I remember my mother making a rueful and very observant comment in my Montreal apartment years ago. Looking at my meditation bench, she said “That is the one thing you’ve had over the last fifteen years that you haven’t lost.” She was right. In a very real sense, my bench is my tiny tiny life raft. Just big enough to save my butt. It’s the thing I float over life’s eddies and tsunamis with.
So that is one reason I practice. But what is the other reason? Well, let’s get back to what my daughter said.
It is often said that what one thinks is what one becomes. This is often broadcast in the Norman Vincent Peale/ Tony Robbins corner of the self help universe. Their idea is more motivational and “me” driven. “Think it and you can achieve it!” But pretty much the same thing has been said in Vedanta, Advaita and Mahayana buddhism for thousands of years. Basically, they say that whatever you focus on the most in your life becomes the ‘flavoring’ of your world. It leaches out into the groundwater of your life. And this is the water that everyone close to you, for better or for worse, drinks when they are around you.
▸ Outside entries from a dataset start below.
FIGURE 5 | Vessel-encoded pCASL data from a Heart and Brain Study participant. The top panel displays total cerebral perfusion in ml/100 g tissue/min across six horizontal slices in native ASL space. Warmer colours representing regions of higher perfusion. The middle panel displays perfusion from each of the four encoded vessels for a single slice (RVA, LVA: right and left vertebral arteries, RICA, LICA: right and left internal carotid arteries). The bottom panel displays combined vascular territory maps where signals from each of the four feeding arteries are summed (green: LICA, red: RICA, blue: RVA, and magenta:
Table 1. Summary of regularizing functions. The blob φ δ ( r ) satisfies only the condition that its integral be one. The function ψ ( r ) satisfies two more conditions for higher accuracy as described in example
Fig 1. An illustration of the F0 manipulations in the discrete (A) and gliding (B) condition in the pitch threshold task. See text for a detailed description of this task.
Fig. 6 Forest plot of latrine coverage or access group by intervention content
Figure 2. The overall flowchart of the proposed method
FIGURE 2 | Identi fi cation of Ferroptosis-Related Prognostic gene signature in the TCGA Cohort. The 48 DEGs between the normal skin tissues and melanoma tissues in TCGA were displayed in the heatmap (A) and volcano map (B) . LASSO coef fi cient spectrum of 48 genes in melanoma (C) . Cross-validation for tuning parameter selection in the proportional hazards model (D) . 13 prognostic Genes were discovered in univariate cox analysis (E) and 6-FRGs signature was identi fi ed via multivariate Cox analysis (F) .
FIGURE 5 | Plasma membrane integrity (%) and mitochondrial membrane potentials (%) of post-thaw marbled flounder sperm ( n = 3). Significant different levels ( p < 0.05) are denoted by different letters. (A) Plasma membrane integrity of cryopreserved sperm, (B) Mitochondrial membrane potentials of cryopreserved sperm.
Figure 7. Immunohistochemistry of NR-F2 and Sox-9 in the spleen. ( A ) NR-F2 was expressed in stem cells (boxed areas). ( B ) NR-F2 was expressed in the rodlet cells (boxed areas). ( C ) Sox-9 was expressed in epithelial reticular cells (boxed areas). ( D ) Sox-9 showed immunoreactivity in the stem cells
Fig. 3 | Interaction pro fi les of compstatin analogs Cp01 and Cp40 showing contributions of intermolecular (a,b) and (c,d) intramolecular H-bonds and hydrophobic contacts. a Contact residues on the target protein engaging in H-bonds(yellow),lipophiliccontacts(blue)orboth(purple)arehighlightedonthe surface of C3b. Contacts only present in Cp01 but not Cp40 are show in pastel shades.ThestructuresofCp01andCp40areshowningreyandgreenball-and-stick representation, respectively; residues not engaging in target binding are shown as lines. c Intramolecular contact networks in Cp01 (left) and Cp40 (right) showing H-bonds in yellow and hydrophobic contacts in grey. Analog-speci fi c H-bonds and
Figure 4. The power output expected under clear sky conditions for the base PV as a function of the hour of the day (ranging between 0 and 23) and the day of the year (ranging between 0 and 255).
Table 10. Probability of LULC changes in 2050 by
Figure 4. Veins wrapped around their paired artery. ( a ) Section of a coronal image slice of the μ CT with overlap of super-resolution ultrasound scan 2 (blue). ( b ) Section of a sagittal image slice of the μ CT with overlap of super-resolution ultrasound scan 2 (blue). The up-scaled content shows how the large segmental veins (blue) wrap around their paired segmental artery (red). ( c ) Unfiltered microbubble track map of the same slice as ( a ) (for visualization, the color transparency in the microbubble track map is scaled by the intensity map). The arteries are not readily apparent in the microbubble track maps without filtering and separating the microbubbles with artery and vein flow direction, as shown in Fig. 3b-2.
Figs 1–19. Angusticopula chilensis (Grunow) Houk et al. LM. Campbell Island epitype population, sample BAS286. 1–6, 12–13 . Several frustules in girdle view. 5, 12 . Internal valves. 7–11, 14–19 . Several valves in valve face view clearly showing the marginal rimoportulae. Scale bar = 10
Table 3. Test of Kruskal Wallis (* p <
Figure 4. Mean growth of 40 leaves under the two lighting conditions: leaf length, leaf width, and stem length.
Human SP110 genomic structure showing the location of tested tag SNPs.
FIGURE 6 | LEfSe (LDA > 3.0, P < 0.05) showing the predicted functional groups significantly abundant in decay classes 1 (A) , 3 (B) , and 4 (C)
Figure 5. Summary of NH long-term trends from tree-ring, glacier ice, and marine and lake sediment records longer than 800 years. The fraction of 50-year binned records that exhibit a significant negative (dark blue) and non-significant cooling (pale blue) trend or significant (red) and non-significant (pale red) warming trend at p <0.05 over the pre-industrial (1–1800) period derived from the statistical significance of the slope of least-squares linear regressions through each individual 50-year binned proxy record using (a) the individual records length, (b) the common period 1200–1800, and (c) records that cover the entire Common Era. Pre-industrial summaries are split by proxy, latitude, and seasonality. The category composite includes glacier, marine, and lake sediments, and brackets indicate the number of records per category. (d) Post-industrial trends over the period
Focus on anxiety and worry, and people around you are imbibing anxiety and worry. Cultivate cynicism, outrage and hatred, you will be serving outrage and cynicism hatorade. We can’t help it, this is how we are set up as individuals and collective human beings. Whatever is ongoing inside of you is what people are subjected to.
This is why a spiritual practice is helpful. As is psychotherapy and other modalities of healing. Anything that opens up a completely clear, unconditional, receptive and open space of listening. Silence, in other words.
Now this isn’t as straightforward as it looks for two reasons. First, we aren’t very good observers of ourselves and how we appear to others, though we often firmly believe that we appear as we believe we appear. Human interaction and self awareness at the level of relative entanglement is very, well, entangled. Second, we can’t really change or find the self by employing the self. Everytime the self employs itself to alter the self, it simply winds up reinforcing itself. We wind up attempting to aggressively do something to ourselves instead of simply leaving ourselves be.
So what do we do?
Well, in my case I just sit on my tiny raft and try to cultivate a space of silence within my life. Is it working? I’m not entirely sure, but my kid seems to have noticed something.



I completely agree with your arguments not telling to kids about non dualism until they are mature enough. This is even true for most of adults.
Kismet is a word in turkish meaning like karma. Very well written.